If AT&T did an ad morphing Alexander Graham Bell’s first ‘can you hear me now?’ (take that Verizon!) to telegraph wires to huge fiber optic pipes underneath oceans touting innovation and a long history of doing business at the speed sound, wouldn’t you believe they had a bigger network than the geek guy and his posse from Verizon?  A bigger data network than Sprint?  Sure.  But AT&T and the iPhone?  Sounds like the chess club captain accompanying the prom queen to the ball.

I know, I know, AT&T is one of the most recognizable brands in North America and highly iconic world wide.  But American Telephone and Telegraph, no matter how you shrink it down, has a corporate first, little guy second, oppressive, and even ancient feel to it.  And ancient and corporate is the very opposite of what the wireless consumer wants to feel.  As far as BellSouth and SBC are concerned (home landline and business telecom services), the AT&T rebranding will probably be an upgrade.  But for the eclectic world of mobile subscribers, where freedom and expression are the goods of the day and the ‘every man’ is the consumer, we have to apply the soon-to-be-patented Hungry Planet branding test:

Take two brands and insert them into a futuristic movie about an organization that grows to govern the world.  Which would you choose to have a more optimistic view and less oppressive rule of the world?

AT&T or Cingular?

As my examples of Coke and Nike in the post The Perfect Mark Myth illustrate, AT&T is throwing away a mark that has great value in the personal mobile business.   All of this in favor of ’simplifying’ while ignoring the cultural climate that surrounds one of their largest markets of future growth (mobile) not to mention merely three days after the most anticipated mobile device ever is debuted as being a Cingular exclusive.

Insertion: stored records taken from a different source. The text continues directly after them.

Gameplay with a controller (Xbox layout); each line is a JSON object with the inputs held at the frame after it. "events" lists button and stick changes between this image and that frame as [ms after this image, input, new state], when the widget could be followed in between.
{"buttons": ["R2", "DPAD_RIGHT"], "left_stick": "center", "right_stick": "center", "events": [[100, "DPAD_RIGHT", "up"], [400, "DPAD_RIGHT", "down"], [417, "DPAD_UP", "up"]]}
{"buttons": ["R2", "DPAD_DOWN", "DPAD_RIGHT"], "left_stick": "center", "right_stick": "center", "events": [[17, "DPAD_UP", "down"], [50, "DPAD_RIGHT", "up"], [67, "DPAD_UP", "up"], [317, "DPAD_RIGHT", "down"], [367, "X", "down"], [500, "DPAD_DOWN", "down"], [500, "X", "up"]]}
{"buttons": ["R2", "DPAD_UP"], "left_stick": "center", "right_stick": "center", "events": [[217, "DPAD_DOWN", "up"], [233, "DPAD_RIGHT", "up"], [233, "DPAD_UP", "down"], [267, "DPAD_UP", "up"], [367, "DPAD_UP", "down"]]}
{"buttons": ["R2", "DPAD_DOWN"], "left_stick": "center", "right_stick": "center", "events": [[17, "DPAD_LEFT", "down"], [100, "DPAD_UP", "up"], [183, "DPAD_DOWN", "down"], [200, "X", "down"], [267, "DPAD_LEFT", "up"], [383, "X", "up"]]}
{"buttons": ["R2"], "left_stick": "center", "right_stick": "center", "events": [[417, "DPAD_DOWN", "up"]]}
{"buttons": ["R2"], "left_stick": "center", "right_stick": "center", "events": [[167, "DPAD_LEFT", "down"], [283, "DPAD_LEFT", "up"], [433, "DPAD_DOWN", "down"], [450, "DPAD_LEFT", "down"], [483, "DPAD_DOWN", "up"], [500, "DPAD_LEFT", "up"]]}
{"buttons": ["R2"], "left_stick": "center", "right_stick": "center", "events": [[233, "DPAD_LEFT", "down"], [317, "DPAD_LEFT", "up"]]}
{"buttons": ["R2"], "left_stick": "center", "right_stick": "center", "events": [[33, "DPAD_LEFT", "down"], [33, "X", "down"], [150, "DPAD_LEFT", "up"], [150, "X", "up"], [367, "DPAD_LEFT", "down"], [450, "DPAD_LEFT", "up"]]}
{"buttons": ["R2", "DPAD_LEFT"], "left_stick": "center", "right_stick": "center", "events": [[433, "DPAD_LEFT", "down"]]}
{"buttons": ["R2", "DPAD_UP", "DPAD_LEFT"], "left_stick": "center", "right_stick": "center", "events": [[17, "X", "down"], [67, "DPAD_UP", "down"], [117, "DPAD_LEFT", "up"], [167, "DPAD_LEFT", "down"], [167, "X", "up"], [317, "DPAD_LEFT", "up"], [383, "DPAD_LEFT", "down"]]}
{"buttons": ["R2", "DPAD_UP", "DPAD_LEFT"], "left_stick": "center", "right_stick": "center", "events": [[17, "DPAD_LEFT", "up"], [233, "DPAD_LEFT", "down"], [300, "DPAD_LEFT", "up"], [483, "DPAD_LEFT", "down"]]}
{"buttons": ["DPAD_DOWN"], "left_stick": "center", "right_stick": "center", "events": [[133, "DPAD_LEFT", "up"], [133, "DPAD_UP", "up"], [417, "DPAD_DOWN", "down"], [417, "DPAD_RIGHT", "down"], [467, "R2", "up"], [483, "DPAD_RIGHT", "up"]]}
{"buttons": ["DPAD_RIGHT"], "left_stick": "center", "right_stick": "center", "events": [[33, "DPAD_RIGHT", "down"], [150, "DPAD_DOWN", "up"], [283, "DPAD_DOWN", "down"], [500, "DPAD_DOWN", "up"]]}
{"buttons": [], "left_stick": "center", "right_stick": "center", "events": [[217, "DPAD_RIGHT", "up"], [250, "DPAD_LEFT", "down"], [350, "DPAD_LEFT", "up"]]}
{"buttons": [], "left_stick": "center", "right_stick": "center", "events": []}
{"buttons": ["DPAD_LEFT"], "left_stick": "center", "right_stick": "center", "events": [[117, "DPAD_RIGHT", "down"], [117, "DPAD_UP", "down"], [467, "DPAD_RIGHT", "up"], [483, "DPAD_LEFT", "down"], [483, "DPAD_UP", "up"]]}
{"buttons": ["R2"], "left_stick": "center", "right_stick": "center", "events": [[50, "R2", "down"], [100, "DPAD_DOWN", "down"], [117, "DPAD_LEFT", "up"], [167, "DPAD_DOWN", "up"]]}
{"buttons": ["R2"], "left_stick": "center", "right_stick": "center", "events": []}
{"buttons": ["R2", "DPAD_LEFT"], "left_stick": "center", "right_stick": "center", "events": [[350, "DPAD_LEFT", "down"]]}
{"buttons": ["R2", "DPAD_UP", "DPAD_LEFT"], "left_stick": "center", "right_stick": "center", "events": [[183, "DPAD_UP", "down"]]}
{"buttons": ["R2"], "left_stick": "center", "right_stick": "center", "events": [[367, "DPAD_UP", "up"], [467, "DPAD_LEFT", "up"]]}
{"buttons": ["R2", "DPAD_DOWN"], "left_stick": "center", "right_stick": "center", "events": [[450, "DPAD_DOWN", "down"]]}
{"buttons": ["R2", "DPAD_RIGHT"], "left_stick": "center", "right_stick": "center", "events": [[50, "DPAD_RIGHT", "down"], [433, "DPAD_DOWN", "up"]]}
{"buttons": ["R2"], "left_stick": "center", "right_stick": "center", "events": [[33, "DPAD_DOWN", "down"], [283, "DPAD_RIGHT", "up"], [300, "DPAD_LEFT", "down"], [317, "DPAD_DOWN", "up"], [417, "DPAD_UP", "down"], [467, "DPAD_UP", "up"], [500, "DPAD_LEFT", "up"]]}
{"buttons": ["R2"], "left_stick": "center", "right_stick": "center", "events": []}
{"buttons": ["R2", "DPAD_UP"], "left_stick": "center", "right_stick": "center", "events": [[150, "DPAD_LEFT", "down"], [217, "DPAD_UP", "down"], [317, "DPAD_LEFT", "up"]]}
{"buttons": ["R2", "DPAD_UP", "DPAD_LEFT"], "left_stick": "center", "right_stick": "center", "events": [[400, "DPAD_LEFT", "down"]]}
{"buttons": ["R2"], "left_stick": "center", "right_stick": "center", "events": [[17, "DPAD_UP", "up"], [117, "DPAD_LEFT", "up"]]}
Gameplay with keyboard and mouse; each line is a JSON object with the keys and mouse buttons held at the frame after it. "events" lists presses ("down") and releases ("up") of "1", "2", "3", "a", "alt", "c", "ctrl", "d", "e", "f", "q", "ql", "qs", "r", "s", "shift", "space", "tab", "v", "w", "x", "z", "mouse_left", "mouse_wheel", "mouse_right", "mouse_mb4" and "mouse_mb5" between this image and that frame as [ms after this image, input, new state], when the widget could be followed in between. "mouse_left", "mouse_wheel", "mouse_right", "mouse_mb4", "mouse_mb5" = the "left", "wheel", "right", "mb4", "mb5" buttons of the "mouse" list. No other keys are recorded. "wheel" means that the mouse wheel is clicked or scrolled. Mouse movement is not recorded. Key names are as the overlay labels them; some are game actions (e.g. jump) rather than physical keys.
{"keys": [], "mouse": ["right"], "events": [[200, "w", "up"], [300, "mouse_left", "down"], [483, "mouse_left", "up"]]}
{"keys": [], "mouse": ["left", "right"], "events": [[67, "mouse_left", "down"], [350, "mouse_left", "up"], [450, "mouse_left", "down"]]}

As a Cingular customer, say it ain’t so Jack.  On Monday, you’ll have succeeded in "lowering the bar" of branding to simply choosing the most famous mark instead of using your stable of marks to reach an increasingly personalized culture. 


2 Responses to “More on Marks: Cingular to become AT&T Monday”

  1. Mark Says:

    Spot on. Fear the Death Star.

  2. Jeff Says:

    I know this is a little late as your post is back from January, but I just got around to reading it myself. As an employee of Cingular, now the New AT&T at the level that deals with more customers than any other, Customer Service, I have to agree with you that removing the Jack Logo and putting in the Globe logo may be the wrong idea, and that combining the two (Globe as Jack’s Head, Jack inside Globe, or just the two side by side) may have been the better choice as Cingular is a beloved name for wireless service and seen as the ‘hip’ cell phone company. But what you have to also remember is that before AT&T, SBC and Cingular became one company, AT&T had it’s own wireless company named fittingly AT&T Wireless, and dealing with customers for at least 8 hours a day over the last year has taught me this, AT&T is more popular with the older generation. The older generation has money and buys the younger generation phones to put on their family talk plans. They than lock that younger generation into a contract that they keep renewing even after they move themselves off their parents/grandparents accounts. Cingular may be big, but AT&T is a monster, no matter how they went with the logo they aren’t going to hurt in the long run for customers.